Dante Castiglione stalked through the doors of a glass-walled office tower on the edge of downtown Buenos Aires, just a few hundred feet from the old port district. In the crowded elevator, he shook his head and muttered under his breath about the stresses of the day and his profession. “I swear, this job can kill me,” he said, his eyes cast downward.
On the 20th floor, he hustled into an impersonal, windowless office and quickly removed the tools of his trade from his backpack and set them on the desk: locked blue cash box, cellphone and clunky Dell laptop with the same yellow smiley-face sticker that he puts on all his electronics. Then he unbuckled the fanny pack from around his waist, which contained the most important part of his business: bricks of $100 bills and 100-peso notes.
This room, rented for the day, was not one of Castiglione’s regular haunts. He mostly drifts among the old cafes in Buenos Aires, where the bow-tie-wearing waiters serve small glasses of seltzer water with each coffee. In his line of business as a money-changer, temporary meeting places are preferred; they make things harder for would-be thieves, whom he has so far avoided. On this Friday in late February, Castiglione had run around the city in his camouflage-patterned sandals, trying to distribute cash to some clients and pick it up from others. Once back in his temporary office, his outdated LG phone alternately chirped, buzzed and sang with incoming text messages and emails.
Ordinarily, Castiglione would have help. His 18-year-old daughter, Fiona, often deals with customers, but she was about to give birth to her first child. Her twin brother, Marco, who used to make cash runs, was now focusing on school. So Castiglione was alone, his stress evident in the sweat on his forehead and the agitation on his face. When his business partner, who lives in Rosario, Argentina’s third-largest city, called to ask why he hadn’t taken care of one particularly insistent client, Castiglione erupted in frustration.
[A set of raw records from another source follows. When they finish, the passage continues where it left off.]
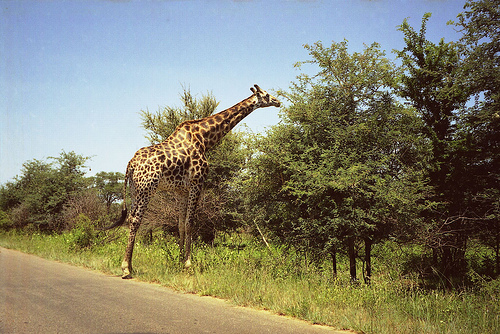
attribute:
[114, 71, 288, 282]
giraffe — tall, brown, tan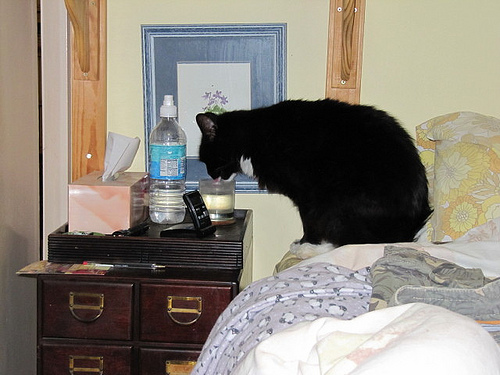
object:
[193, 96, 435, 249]
cat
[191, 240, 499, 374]
bed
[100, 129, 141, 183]
tissue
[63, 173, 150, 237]
box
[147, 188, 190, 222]
water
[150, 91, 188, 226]
bottle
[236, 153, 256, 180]
patch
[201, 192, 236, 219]
water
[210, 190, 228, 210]
glass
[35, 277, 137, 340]
drawer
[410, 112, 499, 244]
pillowcase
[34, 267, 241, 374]
table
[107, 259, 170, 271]
pen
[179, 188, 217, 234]
clock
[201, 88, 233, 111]
flower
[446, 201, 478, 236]
flowers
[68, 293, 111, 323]
pull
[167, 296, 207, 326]
pull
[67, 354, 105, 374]
pull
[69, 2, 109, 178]
bracket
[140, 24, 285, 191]
frame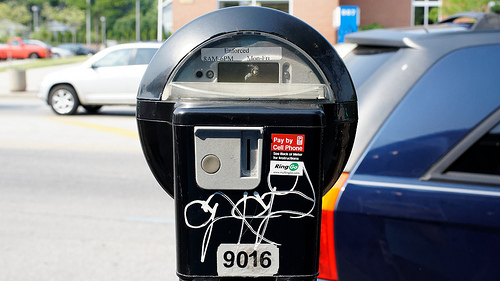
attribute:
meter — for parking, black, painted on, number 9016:
[134, 5, 359, 280]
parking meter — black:
[135, 4, 359, 280]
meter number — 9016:
[222, 247, 273, 272]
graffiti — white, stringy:
[180, 160, 318, 262]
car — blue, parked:
[318, 26, 500, 279]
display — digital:
[214, 59, 282, 87]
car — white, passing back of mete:
[26, 40, 165, 117]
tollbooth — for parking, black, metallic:
[135, 3, 360, 279]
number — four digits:
[221, 248, 272, 273]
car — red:
[2, 31, 52, 66]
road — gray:
[0, 102, 179, 280]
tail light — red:
[318, 171, 353, 280]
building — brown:
[171, 3, 498, 46]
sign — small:
[267, 131, 306, 178]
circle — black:
[134, 5, 359, 198]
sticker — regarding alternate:
[268, 130, 305, 176]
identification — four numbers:
[214, 240, 282, 278]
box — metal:
[171, 107, 328, 280]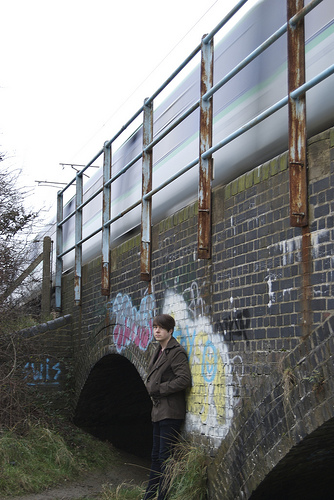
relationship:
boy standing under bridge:
[141, 314, 191, 500] [9, 0, 331, 496]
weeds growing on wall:
[2, 341, 54, 428] [8, 127, 332, 496]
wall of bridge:
[8, 127, 332, 496] [9, 0, 331, 496]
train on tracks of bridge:
[35, 0, 333, 280] [1, 240, 332, 498]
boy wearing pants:
[141, 314, 191, 500] [142, 417, 182, 497]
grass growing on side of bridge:
[124, 421, 218, 497] [9, 0, 331, 496]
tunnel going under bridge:
[75, 328, 159, 460] [4, 8, 324, 466]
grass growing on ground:
[10, 428, 64, 472] [1, 414, 151, 498]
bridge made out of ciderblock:
[9, 0, 331, 496] [230, 208, 259, 226]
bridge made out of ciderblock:
[9, 0, 331, 496] [270, 318, 278, 328]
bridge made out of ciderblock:
[9, 0, 331, 496] [263, 316, 271, 325]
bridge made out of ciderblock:
[9, 0, 331, 496] [284, 314, 292, 324]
“If you want it done faster, you pick up the phone and call her yourself,” he growled in Spanish, before switching to another call.
After hanging up, he told me in English: “Everybody wants everything now, and I am just trying to do it. I’m not magical, as people think.”
Magical, no, yet something new all the same. His occupation is one of the world’s oldest, but it remains a conspicuous part of modern life in Argentina: Calle Florida, one of the main streets in downtown Buenos Aires, is crowded day and night with men and women singing out “cambio, cambio, cambio, casa de cambio,” to serve local residents who want to trade volatile pesos for more stable and transportable currencies like the dollar. For Castiglione, however, money-changing means converting pesos and dollars into Bitcoin, a virtual currency, and vice versa.